No one has commented on the nonsensical situations either, like 5 wars magically hurting only 20% as much as one big war despite identical losses.
 
Name me a nation that stopped conquering because they felt bad for their enemies.
Not America that didn't want any more "overseas American territory"
So far only one person has acknowledged that the system is broken in multiplayer. Interesting.
No one has commented on the nonsensical situations either, like 5 wars magically hurting only 20% as much as one big war despite identical losses.
Yeah War Weariness isn't tested in multiplayer very often for someone to chime in.
 
Yep. If a player want a forever war then why prevent him?

In single player games, go for it. The OP was brining up multiplayer.

I know CPP isn't being balanced around multiplayer, though I think that seems to be changing?

Also, we are supposed to be making the AI play as much like how a player would, if the AI is playing to win it shouldn't seek peace out unless it's losing, in a long term stalemate, or the losing civ is offering vassalization. Right now the AI will usually seek out peace, even if winning, for game reasons, not for "optimal play" reasons.

I'm not saying it should be changed, but the point stands.
 
It is possible there simply isn't an option that works for both SP and MP. Although that doesn't mean it isn't worth trying.
 
Name me a nation that has been in a long time period of a "winning war"
1690917893985.png
 
They can just resume the war in 10 turns, and what was accomplished by forcing the peace?
10 turns is a lifetime.

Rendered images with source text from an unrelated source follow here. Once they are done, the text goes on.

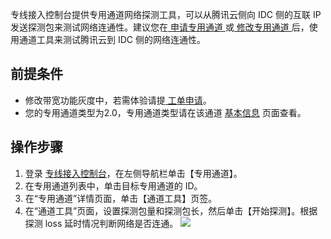 专线接入控制台提供专用通道网络探测工具，可以从腾讯云侧向 IDC 侧的互联 IP 发送探测包来测试网络连通性。建议您在[ 申请专用通道 ](https://cloud.tencent.com/document/product/216/19250)或[ 修改专用通道 ](https://cloud.tencent.com/document/product/216/19251)后，使用通道工具来测试腾讯云到 IDC 侧的网络连通性。

## 前提条件
- 修改带宽功能灰度中，若需体验请提[ 工单申请](https://console.cloud.tencent.com/workorder/category)。
- 您的专用通道类型为2.0，专用通道类型请在该通道 [基本信息](https://console.cloud.tencent.com/dc/conn/detail?id=dcx-6lmo2guk) 页面查看。

## 操作步骤
1. 登录 [专线接入控制台](https://console.cloud.tencent.com/vpc/dcConn)，在左侧导航栏单击【专用通道】。
2. 在专用通道列表中，单击目标专用通道的 ID。
3. 在“专用通道”详情页面，单击【通道工具】页签。
4. 在“通道工具”页面，设置探测包量和探测包长，然后单击【开始探测】。根据探测 loss 延时情况判断网络是否连通。
![](https://main.qcloudimg.com/raw/28a978d1df630ef3aef261fcbb895cdb.png)

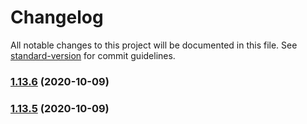 # Changelog

All notable changes to this project will be documented in this file. See [standard-version](https://github.com/conventional-changelog/standard-version) for commit guidelines.

### [1.13.6](https://github.com/xcv58/Tab-Manager-v2/compare/v1.13.4...v1.13.6) (2020-10-09)

### [1.13.5](https://github.com/xcv58/Tab-Manager-v2/compare/v1.13.4...v1.13.5) (2020-10-09)
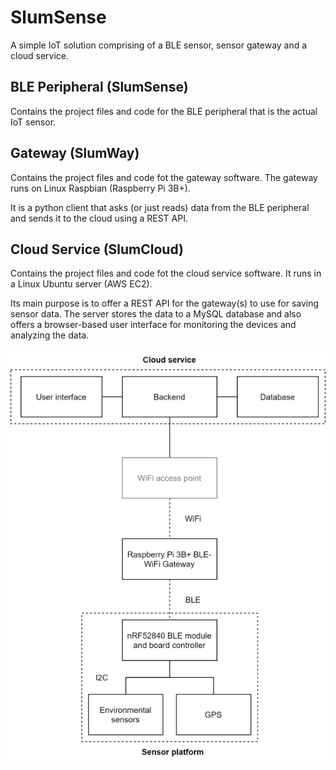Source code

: # SlumSense
A simple IoT solution comprising of a BLE sensor, sensor gateway and a cloud service.

## BLE Peripheral (SlumSense)

Contains the project files and code for the BLE peripheral that is the actual IoT sensor.

## Gateway (SlumWay)

Contains the project files and code fot the gateway software. The gateway runs on Linux Raspbian (Raspberry Pi 3B+).

It is a python client that asks (or just reads) data from the BLE peripheral and sends it to the cloud using a REST API.

## Cloud Service (SlumCloud)

Contains the project files and code fot the cloud service software. It runs in a Linux Ubuntu server (AWS EC2).

Its main purpose is to offer a REST API for the gateway(s) to use for saving sensor data. The server stores the data to a MySQL database and also offers a browser-based user interface for monitoring the devices and analyzing the data.

<img src="docs/highlevel_diagram_small.png" alt="High-level diagram of the system" />
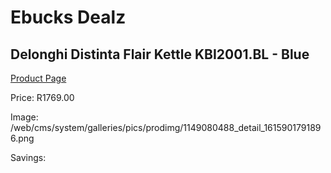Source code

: 
# Ebucks Dealz
## Delonghi Distinta Flair Kettle KBI2001.BL - Blue
[Product Page](https://www.ebucks.com/web/shop/productSelected.do?prodId=1149080488&catId=704985963)

Price: R1769.00

Image: /web/cms/system/galleries/pics/prodimg/1149080488_detail_1615901791896.png

Savings: 


	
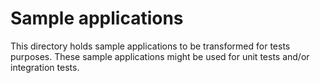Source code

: # Sample applications

This directory holds sample applications to be transformed for tests purposes. These sample applications might be used for unit tests and/or integration tests.
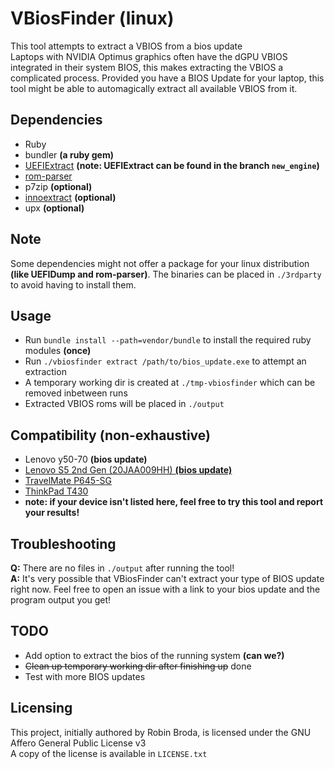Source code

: # VBiosFinder (linux)

This tool attempts to extract a VBIOS from a bios update  
Laptops with NVIDIA Optimus graphics often have the dGPU VBIOS integrated in their system BIOS, this makes extracting the VBIOS a complicated process. Provided you have a BIOS Update for your laptop, this tool might be able to automagically extract all available VBIOS from it.

## Dependencies
- Ruby
- bundler **(a ruby gem)**
- [UEFIExtract](https://github.com/LongSoft/UEFITool) **(note: UEFIExtract can be found in the branch `new_engine`)**
- [rom-parser](https://github.com/awilliam/rom-parser)
- p7zip **(optional)**
- [innoextract](https://github.com/dscharrer/innoextract) **(optional)**
- upx **(optional)**

## Note
Some dependencies might not offer a package for your linux distribution **(like UEFIDump and rom-parser)**. The binaries can be placed in `./3rdparty` to avoid having to install them.

## Usage
- Run `bundle install --path=vendor/bundle` to install the required ruby modules **(once)**
- Run `./vbiosfinder extract /path/to/bios_update.exe` to attempt an extraction
- A temporary working dir is created at `./tmp-vbiosfinder` which can be removed inbetween runs
- Extracted VBIOS roms will be placed in `./output`

## Compatibility (non-exhaustive)
- Lenovo y50-70 **(bios update)**
- [Lenovo S5 2nd Gen (20JAA009HH) **(bios update)**](https://github.com/coderobe/VBiosFinder/issues/1)
- [TravelMate P645-SG](https://github.com/coderobe/VBiosFinder/issues/9)
- [ThinkPad T430](https://github.com/coderobe/VBiosFinder/issues/18)
- **note: if your device isn't listed here, feel free to try this tool and report your results!**

## Troubleshooting
**Q:** There are no files in `./output` after running the tool!  
**A:** It's very possible that VBiosFinder can't extract your type of BIOS update right now. Feel free to open an issue with a link to your bios update and the program output you get!

## TODO
- Add option to extract the bios of the running system **(can we?)**
- ~~Clean up temporary working dir after finishing up~~ done
- Test with more BIOS updates

## Licensing
This project, initially authored by Robin Broda, is licensed under the GNU Affero General Public License v3  
A copy of the license is available in `LICENSE.txt`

I can rebuild my pillaged forts and citadels, heal all of my troops back to full, rebuild an army, set up new forts and citadels, switch some CS over to my side for the next attack, let my cities heal back up.

Its a big deal.
 
I can say there is an alternative approach to war weariness we could consider. Instead of making it a happiness thing, make it purely a supply thing (which is already a factor of weariness). Have it so that as you war your supply starts to shrink more and more, eventually meaning you either can't field a full army anymore, or you suffer the big growth and production penalties. This already happens now just make it a stronger effect and remove the happiness part.

And while the defender would lose supply as well, ultimately defenders generally need less supply than the offense does, so there is a balance there.

That removes some of the thematic concern (aka why are my people upset for my people killing the enemy). Its more "war exhaustion", it just reflects that wars are very expensive and at some point your supplies start to dwindle, and you have to stop fighting to rebuild.